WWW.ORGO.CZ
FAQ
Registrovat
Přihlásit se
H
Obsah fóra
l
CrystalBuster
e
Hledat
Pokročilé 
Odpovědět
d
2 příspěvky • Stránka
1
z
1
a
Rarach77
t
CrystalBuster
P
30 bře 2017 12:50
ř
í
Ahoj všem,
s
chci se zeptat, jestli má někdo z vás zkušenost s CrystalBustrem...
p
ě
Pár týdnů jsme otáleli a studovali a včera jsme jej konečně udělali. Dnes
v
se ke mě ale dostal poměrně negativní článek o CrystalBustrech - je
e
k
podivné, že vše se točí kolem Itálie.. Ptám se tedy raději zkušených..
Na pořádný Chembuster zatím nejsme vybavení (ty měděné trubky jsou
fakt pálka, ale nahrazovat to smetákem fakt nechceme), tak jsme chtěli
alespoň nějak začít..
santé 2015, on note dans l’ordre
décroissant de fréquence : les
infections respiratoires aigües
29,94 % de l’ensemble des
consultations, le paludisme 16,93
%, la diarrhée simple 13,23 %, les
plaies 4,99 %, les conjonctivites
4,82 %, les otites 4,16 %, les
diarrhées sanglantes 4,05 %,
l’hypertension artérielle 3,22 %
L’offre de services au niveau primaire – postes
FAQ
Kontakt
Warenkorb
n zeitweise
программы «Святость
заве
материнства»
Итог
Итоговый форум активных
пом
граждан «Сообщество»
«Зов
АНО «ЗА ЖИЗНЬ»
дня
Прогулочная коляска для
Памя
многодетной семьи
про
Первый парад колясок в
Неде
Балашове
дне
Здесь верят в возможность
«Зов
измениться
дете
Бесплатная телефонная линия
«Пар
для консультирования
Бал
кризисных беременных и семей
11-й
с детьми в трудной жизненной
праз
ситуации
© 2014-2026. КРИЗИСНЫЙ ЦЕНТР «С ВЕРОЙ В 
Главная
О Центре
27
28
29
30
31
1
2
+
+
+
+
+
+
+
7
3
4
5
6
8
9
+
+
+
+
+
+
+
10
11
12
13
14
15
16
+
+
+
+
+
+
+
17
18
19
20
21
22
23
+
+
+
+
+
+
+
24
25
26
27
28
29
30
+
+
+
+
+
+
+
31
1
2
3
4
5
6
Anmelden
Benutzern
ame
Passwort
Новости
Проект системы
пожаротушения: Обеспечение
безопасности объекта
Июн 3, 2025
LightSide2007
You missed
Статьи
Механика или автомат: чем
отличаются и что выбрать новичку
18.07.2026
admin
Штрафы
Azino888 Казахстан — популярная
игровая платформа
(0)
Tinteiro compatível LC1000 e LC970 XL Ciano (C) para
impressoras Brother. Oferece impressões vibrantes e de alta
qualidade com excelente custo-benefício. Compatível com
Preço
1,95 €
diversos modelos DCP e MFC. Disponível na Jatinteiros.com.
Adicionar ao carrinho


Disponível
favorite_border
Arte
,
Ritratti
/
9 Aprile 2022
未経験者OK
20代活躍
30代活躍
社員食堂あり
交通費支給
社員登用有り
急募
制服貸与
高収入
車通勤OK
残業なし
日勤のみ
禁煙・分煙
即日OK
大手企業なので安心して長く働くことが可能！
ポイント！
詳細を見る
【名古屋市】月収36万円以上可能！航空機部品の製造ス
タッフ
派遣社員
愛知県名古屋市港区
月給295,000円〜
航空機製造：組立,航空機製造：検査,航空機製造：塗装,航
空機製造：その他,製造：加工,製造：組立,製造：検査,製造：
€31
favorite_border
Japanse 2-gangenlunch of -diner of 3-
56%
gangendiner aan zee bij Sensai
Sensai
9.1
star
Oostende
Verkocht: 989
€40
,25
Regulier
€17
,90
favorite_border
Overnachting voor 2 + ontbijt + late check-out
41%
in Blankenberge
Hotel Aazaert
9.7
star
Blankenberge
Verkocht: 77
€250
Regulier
• • • •
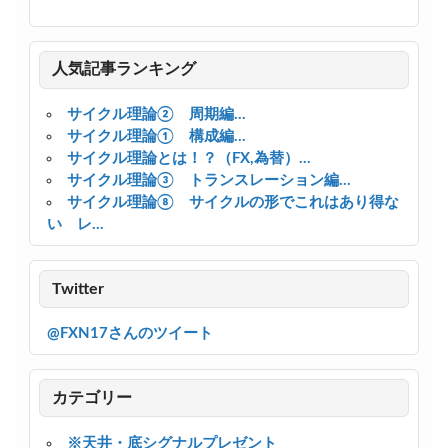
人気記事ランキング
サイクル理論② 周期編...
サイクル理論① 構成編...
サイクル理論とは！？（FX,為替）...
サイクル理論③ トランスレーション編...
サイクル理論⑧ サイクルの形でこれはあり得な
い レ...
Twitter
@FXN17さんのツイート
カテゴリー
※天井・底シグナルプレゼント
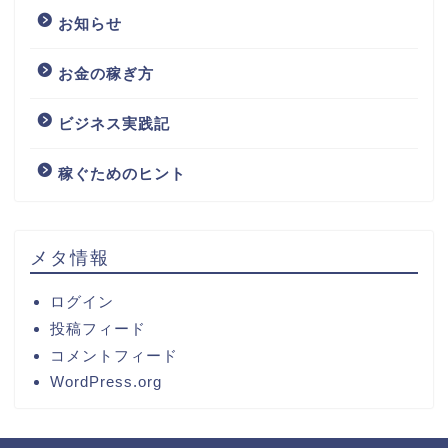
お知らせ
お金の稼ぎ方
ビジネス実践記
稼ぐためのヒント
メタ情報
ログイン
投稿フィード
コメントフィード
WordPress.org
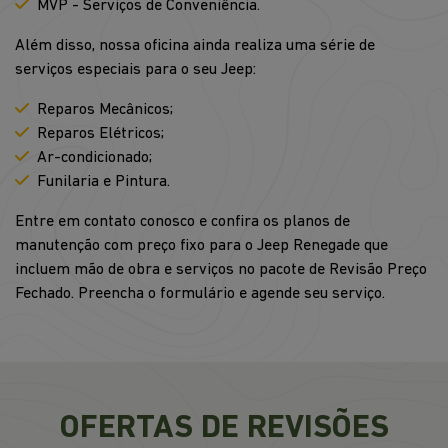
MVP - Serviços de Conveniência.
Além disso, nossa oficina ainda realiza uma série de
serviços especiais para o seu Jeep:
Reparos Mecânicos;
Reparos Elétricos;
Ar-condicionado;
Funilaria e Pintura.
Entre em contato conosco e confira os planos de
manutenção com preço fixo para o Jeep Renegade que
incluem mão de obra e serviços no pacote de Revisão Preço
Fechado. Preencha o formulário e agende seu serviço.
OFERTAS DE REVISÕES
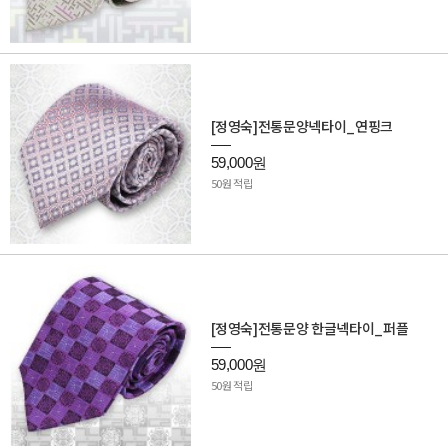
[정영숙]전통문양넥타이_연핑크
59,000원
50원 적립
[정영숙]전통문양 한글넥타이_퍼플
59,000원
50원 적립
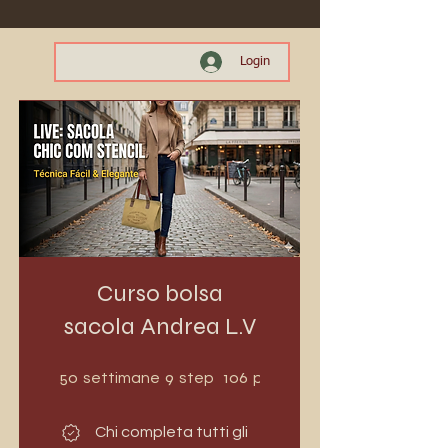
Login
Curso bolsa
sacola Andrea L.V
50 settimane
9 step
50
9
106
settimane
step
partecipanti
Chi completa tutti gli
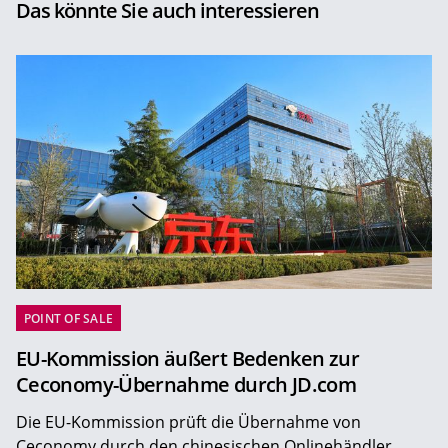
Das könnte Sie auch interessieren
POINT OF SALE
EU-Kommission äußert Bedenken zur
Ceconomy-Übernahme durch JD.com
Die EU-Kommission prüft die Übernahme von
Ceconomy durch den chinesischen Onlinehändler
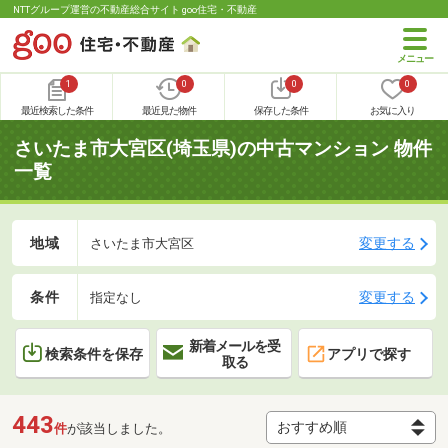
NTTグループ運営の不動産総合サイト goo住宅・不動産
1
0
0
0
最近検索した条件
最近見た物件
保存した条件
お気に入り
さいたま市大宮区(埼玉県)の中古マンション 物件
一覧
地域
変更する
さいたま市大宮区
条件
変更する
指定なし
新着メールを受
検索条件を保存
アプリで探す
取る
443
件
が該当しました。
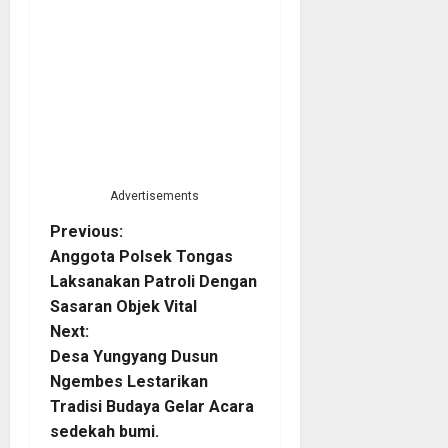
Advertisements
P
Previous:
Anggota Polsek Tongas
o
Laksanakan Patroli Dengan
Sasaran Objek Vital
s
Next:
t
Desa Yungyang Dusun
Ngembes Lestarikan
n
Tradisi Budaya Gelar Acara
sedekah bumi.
• • • •
Write out every line from the one containing "WWW.ORGO.CZ" down to the one containing "podivné, že vše", including both, with each line unchanged.

→ **EXPECTED OUTPUT**
WWW.ORGO.CZ
FAQ
Registrovat
Přihlásit se
H
Obsah fóra
l
CrystalBuster
e
Hledat
Pokročilé 
Odpovědět
d
2 příspěvky • Stránka
1
z
1
a
Rarach77
t
CrystalBuster
P
30 bře 2017 12:50
ř
í
Ahoj všem,
s
chci se zeptat, jestli má někdo z vás zkušenost s CrystalBustrem...
p
ě
Pár týdnů jsme otáleli a studovali a včera jsme jej konečně udělali. Dnes
v
se ke mě ale dostal poměrně negativní článek o CrystalBustrech - je
e
k
podivné, že vše se točí kolem Itálie.. Ptám se tedy raději zkušených..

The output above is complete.